Exercise 10.3 From Jagannathan. Let \(X_i\), \(i = 1,...n\), be a random sample of size \(n\) of a random variable \(X\). Let \(X\) have mean \(\mu\) and variance \(\sigma^2\). Find the size of the sample \(n\) required so that the probability that the difference between sample mean and true mean is smaller than \(\frac{\sigma}{10}\) is at least 0.95. Hint: Derive a version of the Chebyshev inequality for \(P(|X - \mu| \geq a)\) using Markov inequality.

Solution. Let \(\bar{X} = \sum_{i=1}^n X_i\). Then \(E[\bar{X}] = \mu\) and \(Var[\bar{X}] = \frac{\sigma^2}{n}\).

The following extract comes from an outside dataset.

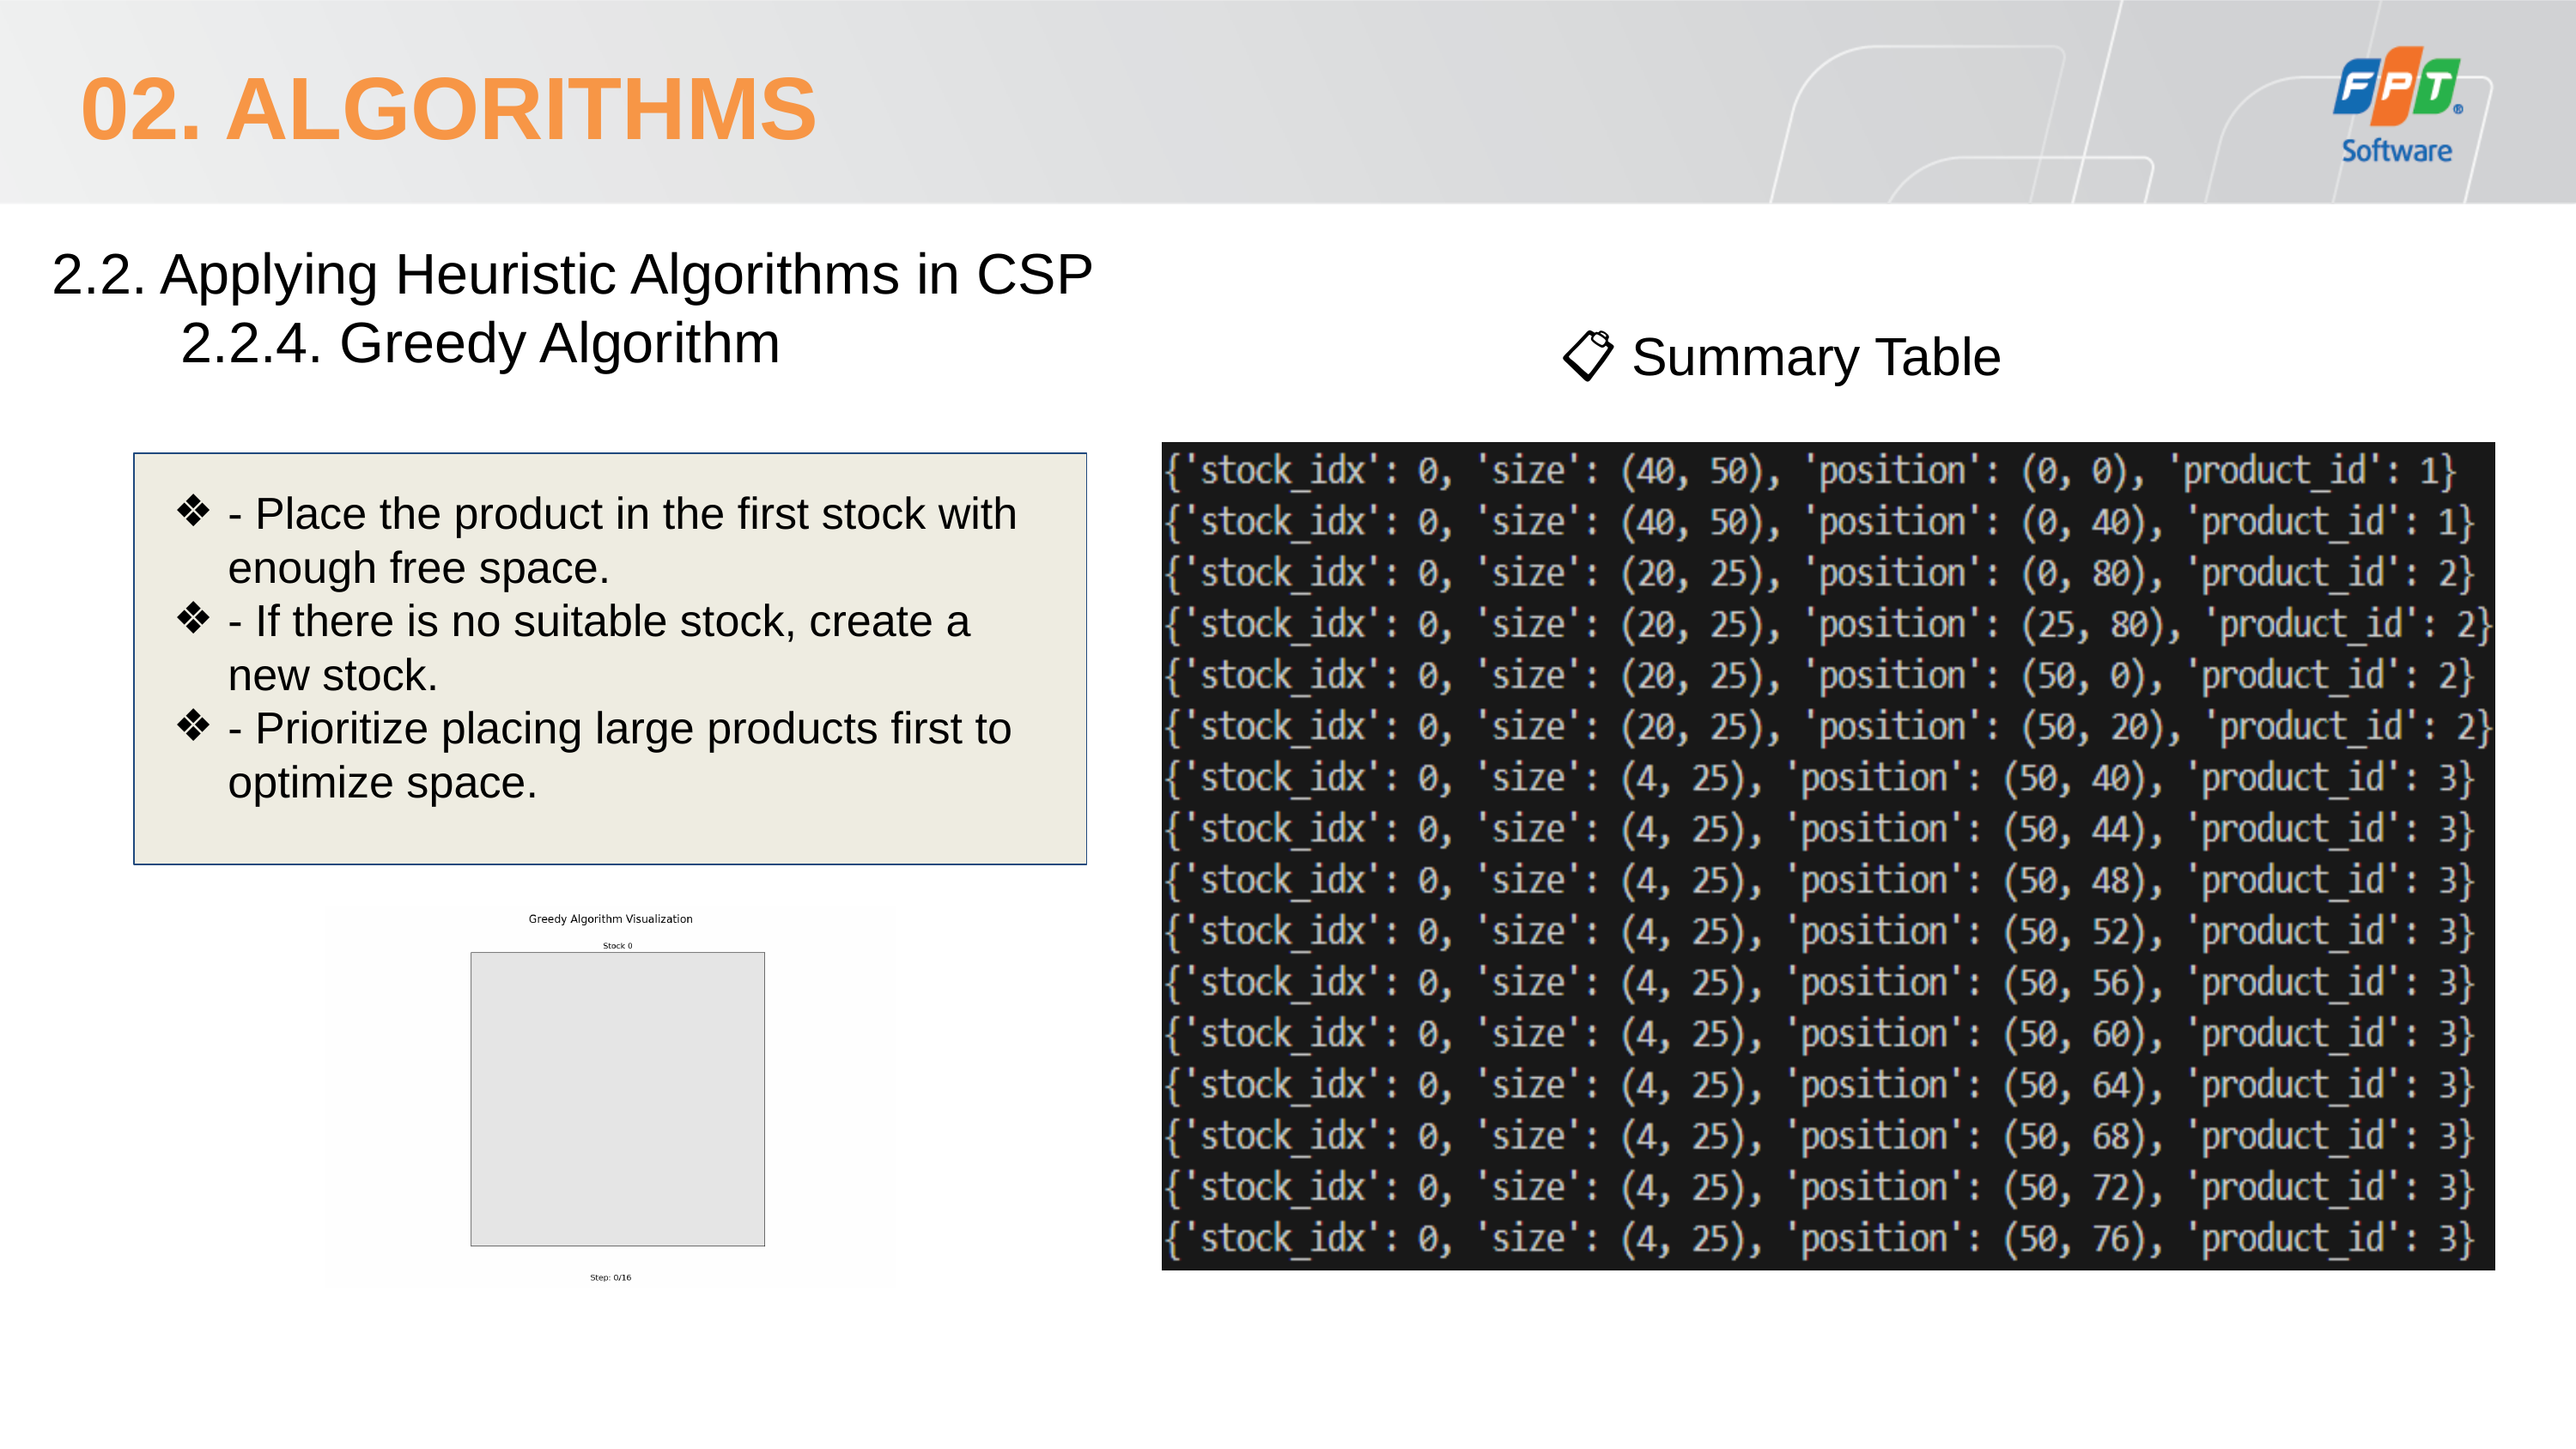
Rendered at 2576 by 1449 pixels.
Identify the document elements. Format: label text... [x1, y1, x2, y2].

Let us first derive another representation of Chebyshev inequality. \[\begin{align} P(|X - \mu| \geq a) = P(|X - \mu|^2 \geq a^2) \leq \frac{E[|X - \mu|^2]}{a^2} = \frac{Var[X]}{a^2}. \end{align}\] Let us use that on our sampling distribution: \[\begin{align} P(|\bar{X} - \mu| \geq \frac{\sigma}{10}) \leq \frac{100 Var[\bar{X}]}{\sigma^2} = \frac{100 Var[X]}{n \sigma^2} = \frac{100}{n}. \end{align}\] We are interested in the difference being smaller, therefore \[\begin{align} P(|\bar{X} - \mu| < \frac{\sigma}{10}) = 1 - P(|\bar{X} - \mu| \geq \frac{\sigma}{10}) \geq 1 - \frac{100}{n} \geq 0.95. \end{align}\] It follows that we need a sample size of \(n \geq \frac{100}{0.05} = 2000\).